What to do — Starting at the first line of the listing below, repeat each line exactly until you have repeated the one containing "32: (174, 154)"; skip the pictures.

Data supplied —
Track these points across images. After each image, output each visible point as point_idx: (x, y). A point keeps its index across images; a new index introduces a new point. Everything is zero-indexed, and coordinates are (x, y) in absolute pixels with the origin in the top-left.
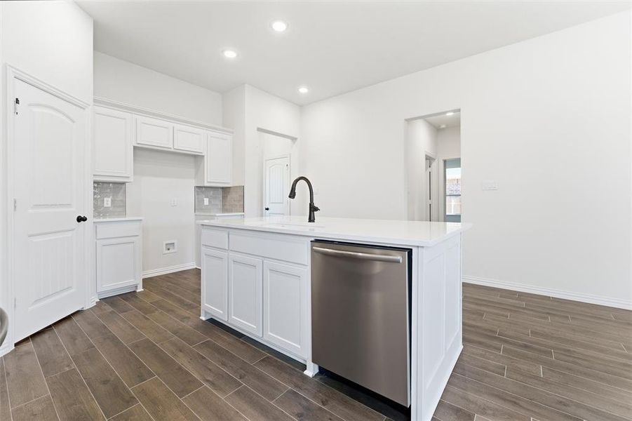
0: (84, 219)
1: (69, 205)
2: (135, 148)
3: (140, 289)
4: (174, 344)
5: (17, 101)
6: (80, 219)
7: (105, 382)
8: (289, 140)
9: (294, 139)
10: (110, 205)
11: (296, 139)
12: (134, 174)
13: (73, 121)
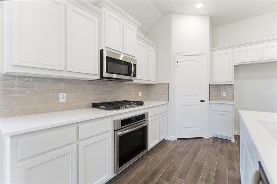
0: (204, 101)
2: (235, 66)
3: (233, 141)
4: (209, 176)
5: (177, 63)
6: (202, 101)
7: (174, 167)
10: (225, 95)
12: (235, 79)
13: (199, 63)
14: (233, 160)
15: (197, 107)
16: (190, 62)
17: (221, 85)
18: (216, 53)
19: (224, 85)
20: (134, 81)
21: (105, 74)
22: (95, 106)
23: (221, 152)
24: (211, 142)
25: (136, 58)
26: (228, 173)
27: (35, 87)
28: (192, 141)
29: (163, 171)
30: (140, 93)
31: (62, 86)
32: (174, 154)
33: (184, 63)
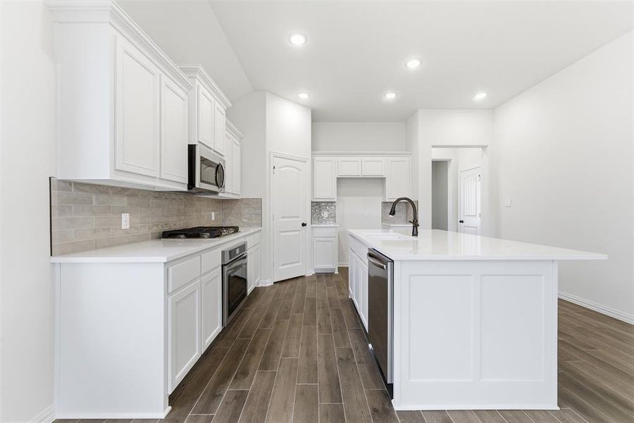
1: (298, 217)
2: (337, 178)
3: (337, 272)
5: (274, 167)
6: (304, 225)
8: (481, 149)
9: (484, 147)
10: (327, 216)
11: (486, 147)
12: (338, 196)
13: (300, 170)
14: (341, 288)
15: (297, 233)
16: (291, 169)
17: (322, 202)
18: (317, 158)
19: (326, 202)
20: (220, 194)
21: (198, 184)
22: (169, 235)
23: (328, 284)
24: (315, 278)
25: (224, 158)
26: (339, 297)
27: (94, 202)
28: (293, 282)
29: (276, 315)
30: (213, 214)
31: (124, 201)
32: (280, 298)
33: (282, 169)
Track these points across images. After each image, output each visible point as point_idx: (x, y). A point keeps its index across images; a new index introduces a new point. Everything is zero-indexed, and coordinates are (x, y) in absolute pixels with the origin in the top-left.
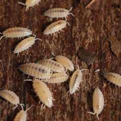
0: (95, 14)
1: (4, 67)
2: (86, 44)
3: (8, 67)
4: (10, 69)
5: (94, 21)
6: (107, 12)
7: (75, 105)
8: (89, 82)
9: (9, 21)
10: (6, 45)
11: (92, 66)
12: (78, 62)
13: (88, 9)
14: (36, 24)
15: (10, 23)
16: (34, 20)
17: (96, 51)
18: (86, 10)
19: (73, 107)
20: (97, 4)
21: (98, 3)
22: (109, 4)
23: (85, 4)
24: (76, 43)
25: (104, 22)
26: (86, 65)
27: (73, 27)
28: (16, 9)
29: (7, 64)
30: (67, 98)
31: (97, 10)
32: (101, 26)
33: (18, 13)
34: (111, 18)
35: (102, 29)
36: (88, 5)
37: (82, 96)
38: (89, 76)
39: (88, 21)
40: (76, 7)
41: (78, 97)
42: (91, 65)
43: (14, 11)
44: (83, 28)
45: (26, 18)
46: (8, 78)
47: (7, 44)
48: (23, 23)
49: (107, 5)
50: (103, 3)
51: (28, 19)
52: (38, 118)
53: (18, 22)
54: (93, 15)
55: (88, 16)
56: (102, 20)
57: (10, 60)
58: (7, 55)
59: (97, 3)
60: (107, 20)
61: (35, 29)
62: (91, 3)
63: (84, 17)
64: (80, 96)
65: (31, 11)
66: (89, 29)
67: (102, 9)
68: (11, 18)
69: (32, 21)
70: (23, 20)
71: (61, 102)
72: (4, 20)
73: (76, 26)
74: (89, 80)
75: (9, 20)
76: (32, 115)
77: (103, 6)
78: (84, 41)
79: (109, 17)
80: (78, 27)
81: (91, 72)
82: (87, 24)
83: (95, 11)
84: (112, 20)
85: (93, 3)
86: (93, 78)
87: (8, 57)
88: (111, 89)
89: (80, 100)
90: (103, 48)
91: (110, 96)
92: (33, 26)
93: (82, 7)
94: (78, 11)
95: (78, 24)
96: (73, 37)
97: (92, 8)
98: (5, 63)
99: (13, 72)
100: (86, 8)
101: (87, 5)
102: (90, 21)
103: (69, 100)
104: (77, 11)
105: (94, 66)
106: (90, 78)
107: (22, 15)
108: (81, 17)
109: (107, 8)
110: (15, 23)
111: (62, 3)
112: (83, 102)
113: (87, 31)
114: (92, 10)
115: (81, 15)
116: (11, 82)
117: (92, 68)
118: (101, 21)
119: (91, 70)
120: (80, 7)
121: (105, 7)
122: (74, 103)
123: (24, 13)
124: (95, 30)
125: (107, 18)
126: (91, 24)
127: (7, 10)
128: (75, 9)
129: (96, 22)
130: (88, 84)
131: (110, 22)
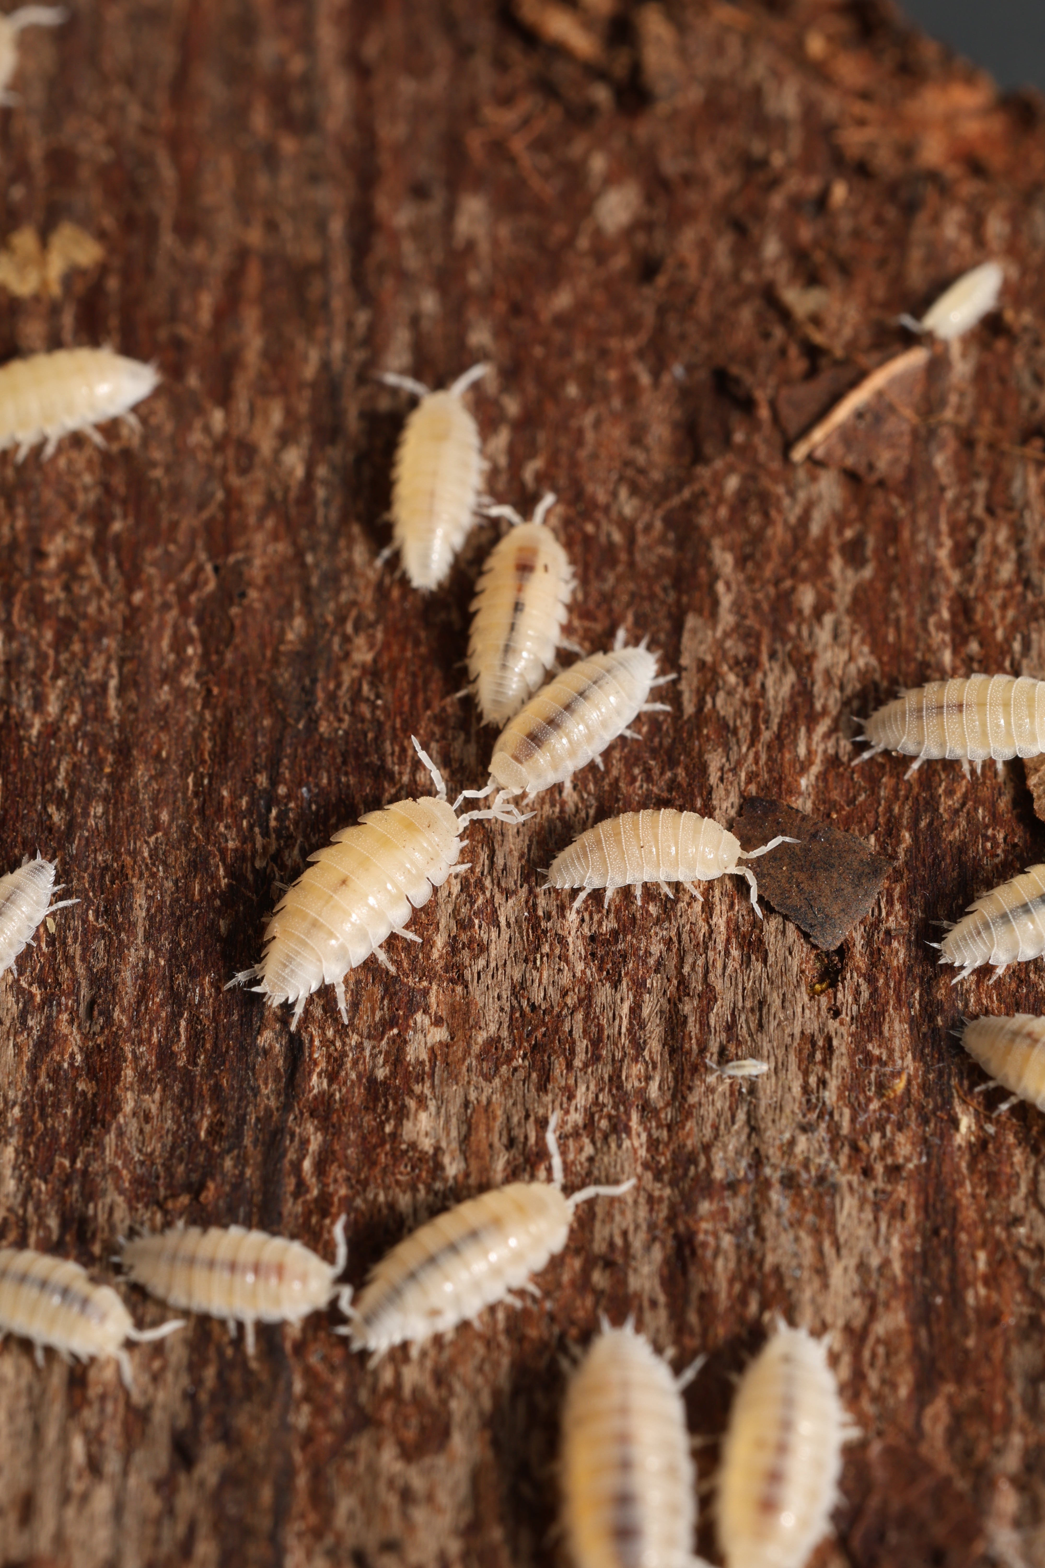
0: (878, 510)
1: (95, 980)
2: (804, 769)
3: (127, 975)
4: (143, 995)
5: (868, 572)
6: (981, 486)
7: (707, 1298)
8: (830, 1096)
9: (132, 581)
10: (104, 786)
11: (859, 957)
12: (733, 928)
13: (814, 462)
14: (367, 597)
15: (138, 597)
16: (350, 567)
17: (891, 832)
18: (801, 475)
19: (693, 1318)
20: (891, 425)
21: (908, 412)
22: (1000, 421)
23: (793, 421)
24: (715, 761)
25: (955, 577)
26: (801, 950)
27: (691, 621)
28: (191, 477)
29: (117, 951)
30: (638, 1242)
31: (899, 473)
32: (934, 610)
33: (211, 510)
34: (1017, 541)
35: (939, 637)
36: (818, 435)
37: (769, 1221)
38: (829, 1049)
39: (821, 570)
40: (709, 448)
41: (736, 1230)
42: (843, 951)
43: (177, 493)
44: (779, 631)
45: (282, 548)
46: (129, 1073)
47: (116, 780)
48: (253, 594)
49: (982, 433)
50: (948, 414)
51: (299, 555)
52: (387, 1411)
53: (211, 586)
54: (862, 518)
55: (815, 529)
56: (943, 555)
57: (140, 915)
58: (122, 875)
59: (891, 409)
60: (980, 559)
61: (360, 641)
62: (843, 413)
63: (778, 534)
64: (755, 1218)
65: (321, 493)
66: (824, 636)
67: (939, 461)
68: (153, 553)
69: (332, 579)
70: (256, 570)
71: (586, 1272)
72: (91, 568)
73: (713, 616)
74: (834, 1084)
75: (137, 569)
76: (339, 1386)
77: (945, 432)
78: (781, 741)
79: (1002, 536)
80: (726, 619)
81: (849, 1010)
82: (807, 598)
83: (881, 483)
84: (1021, 561)
85: (859, 415)
86: (869, 1059)
87: (125, 894)
88: (1018, 1156)
89: (753, 1258)
90: (946, 804)
91: (1017, 1221)
92: (341, 620)
93: (763, 452)
94: (732, 483)
95: (726, 601)
96: (689, 709)
97: (850, 461)
98: (100, 945)
99: (174, 1018)
100: (799, 453)
101: (805, 431)
102: (836, 565)
103: (657, 1254)
104: (718, 481)
105: (875, 956)
106: (840, 1062)
107: (243, 528)
108: (758, 537)
109: (981, 452)
110: (183, 594)
111: (588, 419)
112: (777, 1271)
113: (811, 657)
114: (852, 477)
115: (755, 520)
116: (152, 1102)
117: (852, 979)
118: (932, 571)
119: (844, 996)
120: (746, 450)
121: (968, 443)
122: (699, 1283)
123: (264, 512)
124: (877, 645)
125: (986, 540)
126: (842, 598)
127: (118, 481)
128: (704, 473)
129: (889, 581)
130: (826, 1113)
131: (1006, 571)
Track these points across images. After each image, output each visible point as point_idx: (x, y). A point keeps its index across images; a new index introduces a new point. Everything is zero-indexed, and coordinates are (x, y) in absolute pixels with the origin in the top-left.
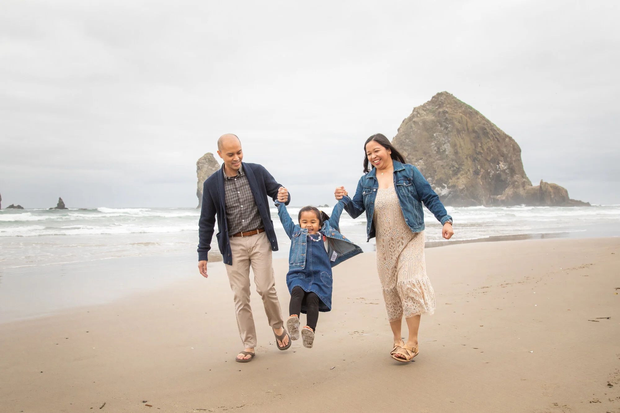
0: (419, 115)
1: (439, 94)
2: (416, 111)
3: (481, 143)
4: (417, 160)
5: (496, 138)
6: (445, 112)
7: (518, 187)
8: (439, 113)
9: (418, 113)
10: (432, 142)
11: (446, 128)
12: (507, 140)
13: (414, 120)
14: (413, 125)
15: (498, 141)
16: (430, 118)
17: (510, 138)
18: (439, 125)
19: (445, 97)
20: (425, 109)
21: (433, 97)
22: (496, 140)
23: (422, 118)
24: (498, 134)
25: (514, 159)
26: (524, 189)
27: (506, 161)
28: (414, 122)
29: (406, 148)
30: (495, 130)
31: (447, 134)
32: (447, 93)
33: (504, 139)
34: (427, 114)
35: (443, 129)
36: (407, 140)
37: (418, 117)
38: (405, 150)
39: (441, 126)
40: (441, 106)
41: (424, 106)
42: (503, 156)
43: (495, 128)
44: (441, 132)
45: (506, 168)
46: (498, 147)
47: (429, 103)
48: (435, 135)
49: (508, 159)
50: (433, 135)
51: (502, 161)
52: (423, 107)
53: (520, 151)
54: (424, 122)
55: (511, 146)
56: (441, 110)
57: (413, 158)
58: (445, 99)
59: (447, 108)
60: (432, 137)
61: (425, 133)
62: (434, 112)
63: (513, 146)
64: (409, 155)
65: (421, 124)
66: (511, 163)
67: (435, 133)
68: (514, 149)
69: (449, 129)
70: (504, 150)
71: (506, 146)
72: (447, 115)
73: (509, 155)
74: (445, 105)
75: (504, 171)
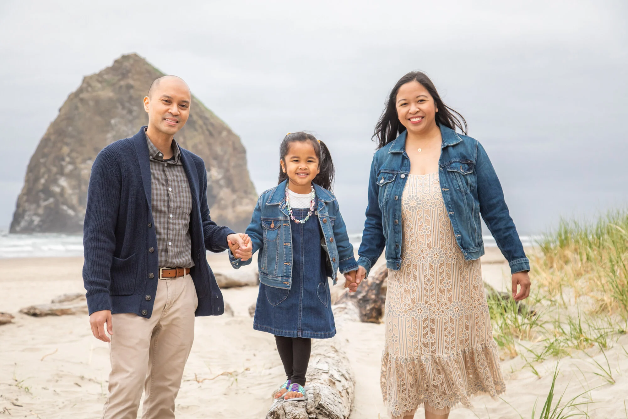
0: (90, 89)
1: (125, 58)
2: (87, 81)
3: (185, 138)
4: (84, 161)
5: (208, 130)
6: (129, 87)
7: (224, 208)
8: (121, 87)
9: (89, 85)
10: (107, 132)
11: (130, 112)
12: (224, 134)
13: (81, 96)
14: (79, 105)
15: (211, 134)
16: (107, 94)
17: (229, 132)
18: (120, 107)
19: (131, 61)
20: (100, 79)
21: (116, 61)
22: (207, 133)
23: (94, 94)
24: (212, 125)
25: (232, 164)
26: (234, 212)
27: (220, 167)
28: (82, 100)
29: (68, 140)
30: (206, 119)
31: (131, 121)
32: (136, 55)
33: (220, 133)
34: (103, 89)
35: (124, 112)
36: (70, 129)
37: (87, 91)
38: (67, 144)
39: (124, 108)
40: (124, 75)
41: (100, 75)
42: (216, 157)
43: (207, 115)
44: (122, 117)
45: (220, 176)
46: (209, 145)
47: (109, 70)
48: (113, 121)
49: (225, 164)
50: (110, 122)
51: (214, 166)
52: (100, 77)
53: (244, 151)
54: (97, 101)
55: (230, 143)
56: (122, 83)
57: (77, 158)
58: (132, 65)
59: (134, 80)
60: (108, 124)
61: (98, 119)
62: (113, 85)
63: (234, 143)
64: (72, 151)
65: (91, 103)
66: (227, 170)
67: (112, 118)
68: (235, 149)
69: (135, 114)
70: (219, 150)
71: (222, 144)
72: (132, 92)
73: (226, 158)
74: (130, 75)
75: (217, 182)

Your solution —
Track these points across images. After each image, output each visible point as point_idx: (x, y). A point keeps its index across images; a new index introduces a new point. Everything is zero-indexed, and coordinates are (x, y) in absolute pixels with the origin in the top-left.
0: (84, 219)
1: (69, 205)
2: (135, 148)
3: (140, 289)
4: (174, 344)
5: (17, 101)
6: (80, 219)
7: (105, 382)
8: (289, 140)
9: (294, 139)
10: (110, 205)
11: (296, 139)
12: (134, 174)
13: (73, 121)
0: (204, 101)
2: (235, 66)
3: (233, 141)
4: (209, 176)
5: (177, 63)
6: (202, 101)
7: (174, 167)
10: (225, 95)
12: (235, 79)
13: (199, 63)
14: (233, 160)
15: (197, 107)
16: (190, 62)
17: (221, 85)
18: (216, 53)
19: (224, 85)
20: (134, 81)
21: (105, 74)
22: (95, 106)
23: (221, 152)
24: (211, 142)
25: (136, 58)
26: (228, 173)
27: (35, 87)
28: (192, 141)
29: (163, 171)
30: (140, 93)
31: (62, 86)
32: (174, 154)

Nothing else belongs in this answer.